Writing to plain text files

At times, we’ll want to save the text we create to a file. The csc151 package currently provides only one procedure for writing text to a file: (string->file str fname) writes the given string to the named file.

> (file->string "/home/username/example.txt")
Error! . . ../../Applications/Racket v7.1/collects/racket/private/kw.rkt:1279:57: open-input-file: cannot open input file
Error!   path: /home/username/example.txt
Error!   system error: No such file or directory; errno=2
> (string->file "This is an example.\n" "/home/username/example.txt")
> (file->string "/home/username/example.txt")
"This is an example.\n"

Warning! The string->file procedure will overwrite an existing file, completely eliminating any previous content.

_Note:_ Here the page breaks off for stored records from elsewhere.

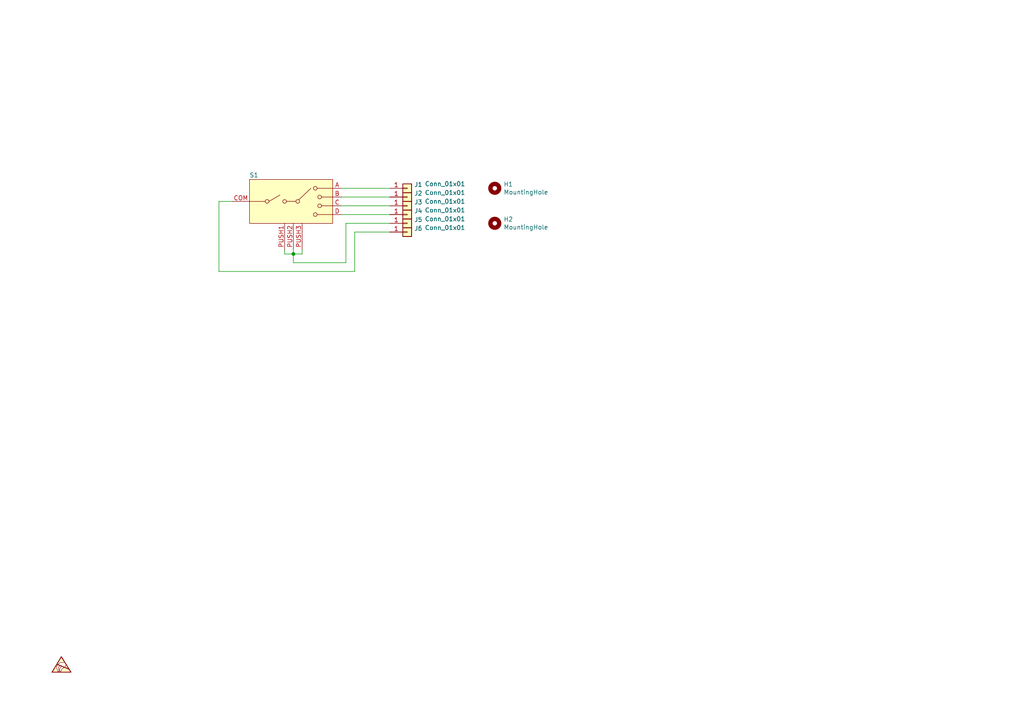
<source format=kicad_sch>
(kicad_sch (version 20211123) (generator eeschema)

  (uuid ebb2fdbc-c421-4407-9422-db25e4ab9a65)

  (paper "A4")

  

  (junction (at 85.09 73.66) (diameter 0) (color 0 0 0 0)
    (uuid 716d16f0-7df6-45e3-94c6-a042a7171e03)
  )

  (wire (pts (xy 87.63 73.66) (xy 87.63 72.39))
    (stroke (width 0) (type default) (color 0 0 0 0))
    (uuid 00b6177b-0054-420b-b035-334cd98fe8d2)
  )
  (wire (pts (xy 63.5 78.74) (xy 102.87 78.74))
    (stroke (width 0) (type default) (color 0 0 0 0))
    (uuid 219e35d9-bf68-4726-9031-5ae0e0e02117)
  )
  (wire (pts (xy 100.33 64.77) (xy 113.03 64.77))
    (stroke (width 0) (type default) (color 0 0 0 0))
    (uuid 2daf1059-8a47-43c4-94e3-6f7a8010da52)
  )
  (wire (pts (xy 82.55 73.66) (xy 85.09 73.66))
    (stroke (width 0) (type default) (color 0 0 0 0))
    (uuid 2fbbad62-aeaa-45a6-aa0d-21bf366834cb)
  )
  (wire (pts (xy 63.5 58.42) (xy 63.5 78.74))
    (stroke (width 0) (type default) (color 0 0 0 0))
    (uuid 4544c188-76dd-4c8a-952b-564885838f41)
  )
  (wire (pts (xy 85.09 73.66) (xy 85.09 72.39))
    (stroke (width 0) (type default) (color 0 0 0 0))
    (uuid 5f17aaa5-fdc9-44d6-b0f4-ef45e7c65709)
  )
  (wire (pts (xy 85.09 76.2) (xy 100.33 76.2))
    (stroke (width 0) (type default) (color 0 0 0 0))
    (uuid 744ba6bd-20ce-45d4-a684-0967dfe4ce7a)
  )
  (wire (pts (xy 102.87 78.74) (xy 102.87 67.31))
    (stroke (width 0) (type default) (color 0 0 0 0))
    (uuid 80d6ef0a-0047-40bc-953d-893f99e2aabb)
  )
  (wire (pts (xy 102.87 67.31) (xy 113.03 67.31))
    (stroke (width 0) (type default) (color 0 0 0 0))
    (uuid 9c70334c-6a98-4450-a640-2b7728adfede)
  )
  (wire (pts (xy 100.33 76.2) (xy 100.33 64.77))
    (stroke (width 0) (type default) (color 0 0 0 0))
    (uuid a45b04a0-9401-46a8-a1b5-6a07e9d559a4)
  )
  (wire (pts (xy 99.06 54.61) (xy 113.03 54.61))
    (stroke (width 0) (type default) (color 0 0 0 0))
    (uuid dac48e37-ae74-4a1e-bde6-d51e32dc5b61)
  )
  (wire (pts (xy 85.09 73.66) (xy 87.63 73.66))
    (stroke (width 0) (type default) (color 0 0 0 0))
    (uuid dbcb5a95-16ce-4ff1-ac62-6675483d29c6)
  )
  (wire (pts (xy 113.03 57.15) (xy 99.06 57.15))
    (stroke (width 0) (type default) (color 0 0 0 0))
    (uuid dd424497-cd22-401d-be40-ce40c6596c71)
  )
  (wire (pts (xy 82.55 72.39) (xy 82.55 73.66))
    (stroke (width 0) (type default) (color 0 0 0 0))
    (uuid de5522b0-9ff3-4b1b-8781-dee302167d30)
  )
  (wire (pts (xy 113.03 62.23) (xy 99.06 62.23))
    (stroke (width 0) (type default) (color 0 0 0 0))
    (uuid e4acc750-9709-421b-8b8e-5eb52d2fa766)
  )
  (wire (pts (xy 99.06 59.69) (xy 113.03 59.69))
    (stroke (width 0) (type default) (color 0 0 0 0))
    (uuid e4e7605b-ee2d-4d66-a322-0d52293d367b)
  )
  (wire (pts (xy 85.09 73.66) (xy 85.09 76.2))
    (stroke (width 0) (type default) (color 0 0 0 0))
    (uuid eb19a582-8769-4f50-a7d3-58e46dfcbf5b)
  )
  (wire (pts (xy 67.31 58.42) (xy 63.5 58.42))
    (stroke (width 0) (type default) (color 0 0 0 0))
    (uuid eb9db405-5747-4c85-9d72-d3ad39175395)
  )

  (symbol (lib_id "OpenHornet:8WayHat_CenterPush") (at 83.82 50.8 0) (unit 1)
    (in_bom yes) (on_board yes)
    (uuid 00000000-0000-0000-0000-00005ed2015f)
    (property "Reference" "" (id 0) (at 73.66 50.8 0))
    (property "Value" "8WayHat_CenterPush" (id 1) (at 83.82 48.26 0)
      (effects (font (size 1.27 1.27)) hide)
    )
    (property "Footprint" "KiCAD_Libraries:RKJXM10" (id 2) (at 73.66 50.8 0)
      (effects (font (size 1.27 1.27)) hide)
    )
    (property "Datasheet" "" (id 3) (at 73.66 50.8 0)
      (effects (font (size 1.27 1.27)) hide)
    )
    (pin "A" (uuid bf3f8753-0fcd-4c52-9202-f0a7ca827e0d))
    (pin "B" (uuid 963d97dc-03c9-43c2-9fc0-5d0bd325f698))
    (pin "C" (uuid 98ecf083-d619-4cef-9fa3-27e263ade800))
    (pin "COM" (uuid 0985a83c-6cdd-4976-a07a-5e86f5d2f30b))
    (pin "D" (uuid 0e335c6b-cb5f-4370-be91-193f348807d1))
    (pin "PUSH1" (uuid 31c816c1-fc34-4029-b32b-656a98609297))
    (pin "PUSH2" (uuid 2184a06e-9c6c-4587-8cc0-fa39f269b2f1))
    (pin "PUSH3" (uuid 0e2cd820-db63-4cf7-b1a7-37db1675dcf5))
  )

  (symbol (lib_id "Mechanical:MountingHole") (at 143.51 54.61 0) (unit 1)
    (in_bom yes) (on_board yes)
    (uuid 00000000-0000-0000-0000-00005ed22ff4)
    (property "Reference" "H1" (id 0) (at 146.05 53.4416 0)
      (effects (font (size 1.27 1.27)) (justify left))
    )
    (property "Value" "MountingHole" (id 1) (at 146.05 55.753 0)
      (effects (font (size 1.27 1.27)) (justify left))
    )
    (property "Footprint" "MountingHole:MountingHole_3mm" (id 2) (at 143.51 54.61 0)
      (effects (font (size 1.27 1.27)) hide)
    )
    (property "Datasheet" "~" (id 3) (at 143.51 54.61 0)
      (effects (font (size 1.27 1.27)) hide)
    )
  )

  (symbol (lib_id "Mechanical:MountingHole") (at 143.51 64.77 0) (unit 1)
    (in_bom yes) (on_board yes)
    (uuid 00000000-0000-0000-0000-00005ed237d8)
    (property "Reference" "H2" (id 0) (at 146.05 63.6016 0)
      (effects (font (size 1.27 1.27)) (justify left))
    )
    (property "Value" "MountingHole" (id 1) (at 146.05 65.913 0)
      (effects (font (size 1.27 1.27)) (justify left))
    )
    (property "Footprint" "MountingHole:MountingHole_3mm" (id 2) (at 143.51 64.77 0)
      (effects (font (size 1.27 1.27)) hide)
    )
    (property "Datasheet" "~" (id 3) (at 143.51 64.77 0)
      (effects (font (size 1.27 1.27)) hide)
    )
  )

  (symbol (lib_id "Connector_Generic:Conn_01x01") (at 118.11 54.61 0) (unit 1)
    (in_bom yes) (on_board yes)
    (uuid 00000000-0000-0000-0000-00005eddb3bd)
    (property "Reference" "" (id 0) (at 120.142 53.5432 0)
      (effects (font (size 1.27 1.27)) (justify left))
    )
    (property "Value" "Conn_01x01" (id 1) (at 123.19 53.34 0)
      (effects (font (size 1.27 1.27)) (justify left))
    )
    (property "Footprint" "KiCAD_Libraries:SolderWirePad_1x01_SMD_2x4mm" (id 2) (at 118.11 54.61 0)
      (effects (font (size 1.27 1.27)) hide)
    )
    (property "Datasheet" "~" (id 3) (at 118.11 54.61 0)
      (effects (font (size 1.27 1.27)) hide)
    )
    (pin "1" (uuid 1e3eb3d7-66d9-44f8-82ab-bdf1c0f29057))
  )

  (symbol (lib_id "Connector_Generic:Conn_01x01") (at 118.11 57.15 0) (unit 1)
    (in_bom yes) (on_board yes)
    (uuid 00000000-0000-0000-0000-00005eddc7e3)
    (property "Reference" "" (id 0) (at 120.142 56.0832 0)
      (effects (font (size 1.27 1.27)) (justify left))
    )
    (property "Value" "Conn_01x01" (id 1) (at 123.19 55.88 0)
      (effects (font (size 1.27 1.27)) (justify left))
    )
    (property "Footprint" "KiCAD_Libraries:SolderWirePad_1x01_SMD_2x4mm" (id 2) (at 118.11 57.15 0)
      (effects (font (size 1.27 1.27)) hide)
    )
    (property "Datasheet" "~" (id 3) (at 118.11 57.15 0)
      (effects (font (size 1.27 1.27)) hide)
    )
    (pin "1" (uuid 4ca98f1c-038a-4814-86d2-caf4d38ce59c))
  )

  (symbol (lib_id "Connector_Generic:Conn_01x01") (at 118.11 59.69 0) (unit 1)
    (in_bom yes) (on_board yes)
    (uuid 00000000-0000-0000-0000-00005eddcc2b)
    (property "Reference" "" (id 0) (at 120.142 58.6232 0)
      (effects (font (size 1.27 1.27)) (justify left))
    )
    (property "Value" "Conn_01x01" (id 1) (at 123.19 58.42 0)
      (effects (font (size 1.27 1.27)) (justify left))
    )
    (property "Footprint" "KiCAD_Libraries:SolderWirePad_1x01_SMD_2x4mm" (id 2) (at 118.11 59.69 0)
      (effects (font (size 1.27 1.27)) hide)
    )
    (property "Datasheet" "~" (id 3) (at 118.11 59.69 0)
      (effects (font (size 1.27 1.27)) hide)
    )
    (pin "1" (uuid 8e80b648-4b9b-4e4c-bb5e-29c14226bf22))
  )

  (symbol (lib_id "Connector_Generic:Conn_01x01") (at 118.11 62.23 0) (unit 1)
    (in_bom yes) (on_board yes)
    (uuid 00000000-0000-0000-0000-00005eddd0b8)
    (property "Reference" "" (id 0) (at 120.142 61.1632 0)
      (effects (font (size 1.27 1.27)) (justify left))
    )
    (property "Value" "Conn_01x01" (id 1) (at 123.19 60.96 0)
      (effects (font (size 1.27 1.27)) (justify left))
    )
    (property "Footprint" "KiCAD_Libraries:SolderWirePad_1x01_SMD_2x4mm" (id 2) (at 118.11 62.23 0)
      (effects (font (size 1.27 1.27)) hide)
    )
    (property "Datasheet" "~" (id 3) (at 118.11 62.23 0)
      (effects (font (size 1.27 1.27)) hide)
    )
    (pin "1" (uuid 6e9b3539-cdff-4226-91d1-60853bea7f9d))
  )

  (symbol (lib_id "Connector_Generic:Conn_01x01") (at 118.11 64.77 0) (unit 1)
    (in_bom yes) (on_board yes)
    (uuid 00000000-0000-0000-0000-00005eddd406)
    (property "Reference" "" (id 0) (at 120.142 63.7032 0)
      (effects (font (size 1.27 1.27)) (justify left))
    )
    (property "Value" "Conn_01x01" (id 1) (at 123.19 63.5 0)
      (effects (font (size 1.27 1.27)) (justify left))
    )
    (property "Footprint" "KiCAD_Libraries:SolderWirePad_1x01_SMD_2x4mm" (id 2) (at 118.11 64.77 0)
      (effects (font (size 1.27 1.27)) hide)
    )
    (property "Datasheet" "~" (id 3) (at 118.11 64.77 0)
      (effects (font (size 1.27 1.27)) hide)
    )
    (pin "1" (uuid ba56fe44-00cc-4346-9843-22a9ca49cc43))
  )

  (symbol (lib_id "Connector_Generic:Conn_01x01") (at 118.11 67.31 0) (unit 1)
    (in_bom yes) (on_board yes)
    (uuid 00000000-0000-0000-0000-00005ede0082)
    (property "Reference" "" (id 0) (at 120.142 66.2432 0)
      (effects (font (size 1.27 1.27)) (justify left))
    )
    (property "Value" "Conn_01x01" (id 1) (at 123.19 66.04 0)
      (effects (font (size 1.27 1.27)) (justify left))
    )
    (property "Footprint" "KiCAD_Libraries:SolderWirePad_1x01_SMD_2x4mm" (id 2) (at 118.11 67.31 0)
      (effects (font (size 1.27 1.27)) hide)
    )
    (property "Datasheet" "~" (id 3) (at 118.11 67.31 0)
      (effects (font (size 1.27 1.27)) hide)
    )
    (pin "1" (uuid ec0e2548-8227-4251-bccd-7a890f4ade92))
  )

  (symbol (lib_id "Graphic:SYM_ESD_Small") (at 17.78 193.04 0) (unit 1)
    (in_bom yes) (on_board yes)
    (uuid 00000000-0000-0000-0000-00005edf026e)
    (property "Reference" "#SYM1" (id 0) (at 17.78 189.484 0)
      (effects (font (size 1.27 1.27)) hide)
    )
    (property "Value" "SYM_ESD_Small" (id 1) (at 17.78 196.215 0)
      (effects (font (size 1.27 1.27)) hide)
    )
    (property "Footprint" "KiCAD_Libraries:OH_LOGO_NO_TEXT_11mm_5.9mm" (id 2) (at 17.78 192.786 0)
      (effects (font (size 1.27 1.27)) hide)
    )
    (property "Datasheet" "~" (id 3) (at 17.78 192.786 0)
      (effects (font (size 1.27 1.27)) hide)
    )
  )

  (sheet_instances
    (path "/" (page "1"))
  )

  (symbol_instances
    (path "/00000000-0000-0000-0000-00005edf026e"
      (reference "#SYM1") (unit 1) (value "SYM_ESD_Small") (footprint "KiCAD_Libraries:OH_LOGO_NO_TEXT_11mm_5.9mm")
    )
    (path "/00000000-0000-0000-0000-00005ed22ff4"
      (reference "H1") (unit 1) (value "MountingHole") (footprint "MountingHole:MountingHole_3mm")
    )
    (path "/00000000-0000-0000-0000-00005ed237d8"
      (reference "H2") (unit 1) (value "MountingHole") (footprint "MountingHole:MountingHole_3mm")
    )
    (path "/00000000-0000-0000-0000-00005eddb3bd"
      (reference "J1") (unit 1) (value "Conn_01x01") (footprint "KiCAD_Libraries:SolderWirePad_1x01_SMD_2x4mm")
    )
    (path "/00000000-0000-0000-0000-00005eddc7e3"
      (reference "J2") (unit 1) (value "Conn_01x01") (footprint "KiCAD_Libraries:SolderWirePad_1x01_SMD_2x4mm")
    )
    (path "/00000000-0000-0000-0000-00005eddcc2b"
      (reference "J3") (unit 1) (value "Conn_01x01") (footprint "KiCAD_Libraries:SolderWirePad_1x01_SMD_2x4mm")
    )
    (path "/00000000-0000-0000-0000-00005eddd0b8"
      (reference "J4") (unit 1) (value "Conn_01x01") (footprint "KiCAD_Libraries:SolderWirePad_1x01_SMD_2x4mm")
    )
    (path "/00000000-0000-0000-0000-00005eddd406"
      (reference "J5") (unit 1) (value "Conn_01x01") (footprint "KiCAD_Libraries:SolderWirePad_1x01_SMD_2x4mm")
    )
    (path "/00000000-0000-0000-0000-00005ede0082"
      (reference "J6") (unit 1) (value "Conn_01x01") (footprint "KiCAD_Libraries:SolderWirePad_1x01_SMD_2x4mm")
    )
    (path "/00000000-0000-0000-0000-00005ed2015f"
      (reference "S1") (unit 1) (value "8WayHat_CenterPush") (footprint "KiCAD_Libraries:RKJXM10")
    )
  )
)

</source>
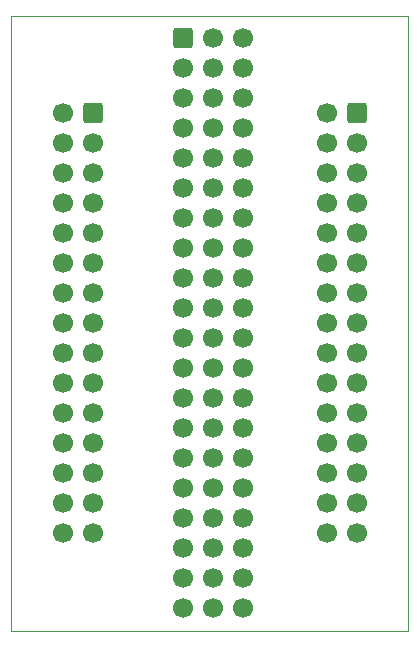
<source format=gts>
%TF.GenerationSoftware,KiCad,Pcbnew,(6.0.2)*%
%TF.CreationDate,2022-02-24T19:23:39-05:00*%
%TF.ProjectId,paladin_adaptor_2022,70616c61-6469-46e5-9f61-646170746f72,rev?*%
%TF.SameCoordinates,Original*%
%TF.FileFunction,Soldermask,Top*%
%TF.FilePolarity,Negative*%
%FSLAX46Y46*%
G04 Gerber Fmt 4.6, Leading zero omitted, Abs format (unit mm)*
G04 Created by KiCad (PCBNEW (6.0.2)) date 2022-02-24 19:23:39*
%MOMM*%
%LPD*%
G01*
G04 APERTURE LIST*
G04 Aperture macros list*
%AMRoundRect*
0 Rectangle with rounded corners*
0 $1 Rounding radius*
0 $2 $3 $4 $5 $6 $7 $8 $9 X,Y pos of 4 corners*
0 Add a 4 corners polygon primitive as box body*
4,1,4,$2,$3,$4,$5,$6,$7,$8,$9,$2,$3,0*
0 Add four circle primitives for the rounded corners*
1,1,$1+$1,$2,$3*
1,1,$1+$1,$4,$5*
1,1,$1+$1,$6,$7*
1,1,$1+$1,$8,$9*
0 Add four rect primitives between the rounded corners*
20,1,$1+$1,$2,$3,$4,$5,0*
20,1,$1+$1,$4,$5,$6,$7,0*
20,1,$1+$1,$6,$7,$8,$9,0*
20,1,$1+$1,$8,$9,$2,$3,0*%
G04 Aperture macros list end*
%TA.AperFunction,Profile*%
%ADD10C,0.100000*%
%TD*%
%ADD11RoundRect,0.250000X-0.600000X-0.600000X0.600000X-0.600000X0.600000X0.600000X-0.600000X0.600000X0*%
%ADD12C,1.700000*%
%ADD13RoundRect,0.250000X0.600000X0.600000X-0.600000X0.600000X-0.600000X-0.600000X0.600000X-0.600000X0*%
G04 APERTURE END LIST*
D10*
X93345000Y-50165000D02*
X127000000Y-50165000D01*
X93345000Y-102235000D02*
X93345000Y-50165000D01*
X127000000Y-102235000D02*
X93345000Y-102235000D01*
X127000000Y-50165000D02*
X127000000Y-102235000D01*
D11*
%TO.C,U1*%
X107950000Y-52070000D03*
D12*
X107950000Y-54610000D03*
X107950000Y-57150000D03*
X107950000Y-59690000D03*
X107950000Y-62230000D03*
X107950000Y-64770000D03*
X107950000Y-67310000D03*
X107950000Y-69850000D03*
X107950000Y-72390000D03*
X107950000Y-74930000D03*
X107950000Y-77470000D03*
X107950000Y-80010000D03*
X107950000Y-82550000D03*
X107950000Y-85090000D03*
X107950000Y-87630000D03*
X107950000Y-90170000D03*
X107950000Y-92710000D03*
X107950000Y-95250000D03*
X107950000Y-97790000D03*
X107950000Y-100330000D03*
X110490000Y-52070000D03*
X110490000Y-54610000D03*
X110490000Y-57150000D03*
X110490000Y-59690000D03*
X110490000Y-62230000D03*
X110490000Y-64770000D03*
X110490000Y-67310000D03*
X110490000Y-69850000D03*
X110490000Y-72390000D03*
X110490000Y-74930000D03*
X110490000Y-77470000D03*
X110490000Y-80010000D03*
X110490000Y-82550000D03*
X110490000Y-85090000D03*
X110490000Y-87630000D03*
X110490000Y-90170000D03*
X110490000Y-92710000D03*
X110490000Y-95250000D03*
X110490000Y-97790000D03*
X110490000Y-100330000D03*
X113030000Y-52070000D03*
X113030000Y-54610000D03*
X113030000Y-57150000D03*
X113030000Y-59690000D03*
X113030000Y-62230000D03*
X113030000Y-64770000D03*
X113030000Y-67310000D03*
X113030000Y-69850000D03*
X113030000Y-72390000D03*
X113030000Y-74930000D03*
X113030000Y-77470000D03*
X113030000Y-80010000D03*
X113030000Y-82550000D03*
X113030000Y-85090000D03*
X113030000Y-87630000D03*
X113030000Y-90170000D03*
X113030000Y-92710000D03*
X113030000Y-95250000D03*
X113030000Y-97790000D03*
X113030000Y-100330000D03*
%TD*%
D13*
%TO.C,J2*%
X122672500Y-58420000D03*
D12*
X120132500Y-58420000D03*
X122672500Y-60960000D03*
X120132500Y-60960000D03*
X122672500Y-63500000D03*
X120132500Y-63500000D03*
X122672500Y-66040000D03*
X120132500Y-66040000D03*
X122672500Y-68580000D03*
X120132500Y-68580000D03*
X122672500Y-71120000D03*
X120132500Y-71120000D03*
X122672500Y-73660000D03*
X120132500Y-73660000D03*
X122672500Y-76200000D03*
X120132500Y-76200000D03*
X122672500Y-78740000D03*
X120132500Y-78740000D03*
X122672500Y-81280000D03*
X120132500Y-81280000D03*
X122672500Y-83820000D03*
X120132500Y-83820000D03*
X122672500Y-86360000D03*
X120132500Y-86360000D03*
X122672500Y-88900000D03*
X120132500Y-88900000D03*
X122672500Y-91440000D03*
X120132500Y-91440000D03*
X122672500Y-93980000D03*
X120132500Y-93980000D03*
%TD*%
D13*
%TO.C,J1*%
X100330000Y-58420000D03*
D12*
X97790000Y-58420000D03*
X100330000Y-60960000D03*
X97790000Y-60960000D03*
X100330000Y-63500000D03*
X97790000Y-63500000D03*
X100330000Y-66040000D03*
X97790000Y-66040000D03*
X100330000Y-68580000D03*
X97790000Y-68580000D03*
X100330000Y-71120000D03*
X97790000Y-71120000D03*
X100330000Y-73660000D03*
X97790000Y-73660000D03*
X100330000Y-76200000D03*
X97790000Y-76200000D03*
X100330000Y-78740000D03*
X97790000Y-78740000D03*
X100330000Y-81280000D03*
X97790000Y-81280000D03*
X100330000Y-83820000D03*
X97790000Y-83820000D03*
X100330000Y-86360000D03*
X97790000Y-86360000D03*
X100330000Y-88900000D03*
X97790000Y-88900000D03*
X100330000Y-91440000D03*
X97790000Y-91440000D03*
X100330000Y-93980000D03*
X97790000Y-93980000D03*
%TD*%
M02*

</source>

> (take (file->lines "/home/username/exam1.txt") 3)
'("Exam 1" "Random J. Student" "Time required: 10 hours")
> (string->file "I am the 1337 h4x0r. Phear me!" "/home/username/exam1.txt")
> (file->string "/home/username/exam1.txt")
"I am the 1337 h4x0r. Phear me!\n"

Naming files

Racket is surprisingly clueless about finding files. We might say “It’s right there.” But there is not clear to the computer. We will generally store files in the same directory as where we are working to avoid issues. If you want to try other approaches, please discuss with course staff or drop-in tutors.

Self checks

Check 1: Ways of reading files (‡)

Suppose scene.txt contains the following lines.

Prof: Student, how are you today?
Student: Please don't address me in the generic.
Prof: Stu, how are you today?
Student: I'm pretty well.  Thanks for asking.

What output do you expect to get if you call file->chars, file->words, file->lines, and file->string on that file?

Check your work by creating scene.txt within DrRacket and then using Racket to check the results of these function calls. Keep in mind that you’ll need to (require csc151) to call these file-reading functions.